▸ PISTES D'EXPLORATION
1/ Relevez toutes les caractéristiques du monde que l'épilogue ci-dessous introduit par le mot « où ».
2/ D'après l'épilogue ci-dessous, qu'est-ce qui est vraiment redouté en vieillissant ?

▸ EXTRAIT
• • •

EPILOGUE

Savoir écrire de la musique est un métier, savoir se vendre en est un autre ! Et, dans ce domaine-là, je me suis vu singulièrement à contre-courant du monde. Un monde saturé de précipitations, de sollicitations où l’Ecoute est indigente, où les courriers restent sans réponse, où les ébauches de dialogues n’ont pas le temps d’approfondir, où les considérations marketing semblent définitivement écraser l’artistique. A mesure que mon travail gagnait en épaisseur, les portes restaient closes. A l’approche de la cinquantaine, les mythologies de jeunesse me sont apparues vertigineusement anachroniques au regard du plafond de verre de la réalité. Or, s’il est une chose que je redoute vraiment en vieillissant, c’est finir esclave d’une laborieuse et pathétique caricature de moi-même en mon isolement. Il faut savoir prendre acte. D’une saison à l’autre, la sagesse m’invite à négocier dignement un virage et j’ai à coeur de ne pas manquer ce rendez-vous-là. (…)

• • •

▸ LIGNES FOURNIES
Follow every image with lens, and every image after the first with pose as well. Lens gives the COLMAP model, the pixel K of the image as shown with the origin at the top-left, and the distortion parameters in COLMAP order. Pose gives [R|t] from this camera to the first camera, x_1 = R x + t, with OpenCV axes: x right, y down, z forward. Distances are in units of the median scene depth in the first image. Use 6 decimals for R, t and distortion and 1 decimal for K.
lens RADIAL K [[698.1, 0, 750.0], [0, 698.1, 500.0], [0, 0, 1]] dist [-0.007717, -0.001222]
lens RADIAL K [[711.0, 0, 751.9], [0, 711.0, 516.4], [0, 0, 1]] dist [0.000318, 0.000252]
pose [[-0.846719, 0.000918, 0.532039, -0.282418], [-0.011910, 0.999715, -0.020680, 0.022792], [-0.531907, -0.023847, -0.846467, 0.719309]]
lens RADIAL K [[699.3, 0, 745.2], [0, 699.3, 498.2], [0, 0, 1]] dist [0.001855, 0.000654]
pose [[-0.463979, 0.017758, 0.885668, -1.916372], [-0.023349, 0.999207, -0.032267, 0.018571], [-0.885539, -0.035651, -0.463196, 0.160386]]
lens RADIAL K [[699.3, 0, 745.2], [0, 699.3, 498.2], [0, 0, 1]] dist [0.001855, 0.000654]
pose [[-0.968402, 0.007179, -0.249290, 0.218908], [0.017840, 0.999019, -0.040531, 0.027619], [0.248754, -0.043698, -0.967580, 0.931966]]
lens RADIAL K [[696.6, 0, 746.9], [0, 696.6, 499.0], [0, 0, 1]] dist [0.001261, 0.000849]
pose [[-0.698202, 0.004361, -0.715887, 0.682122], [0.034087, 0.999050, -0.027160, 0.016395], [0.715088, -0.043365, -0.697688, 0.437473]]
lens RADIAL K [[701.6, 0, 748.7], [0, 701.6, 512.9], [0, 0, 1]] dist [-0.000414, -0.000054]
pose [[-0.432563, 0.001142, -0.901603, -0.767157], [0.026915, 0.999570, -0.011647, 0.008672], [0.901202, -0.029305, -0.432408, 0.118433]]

• • •

▸ CORRIGÉ
1/
- L'Écoute est indigente.
- Les courriers restent sans réponse.
- Les ébauches de dialogues n'ont pas le temps d'approfondir.
- Les considérations marketing semblent définitivement écraser l'artistique.

2/ Finir esclave d'une laborieuse et pathétique caricature de soi-même dans son isolement.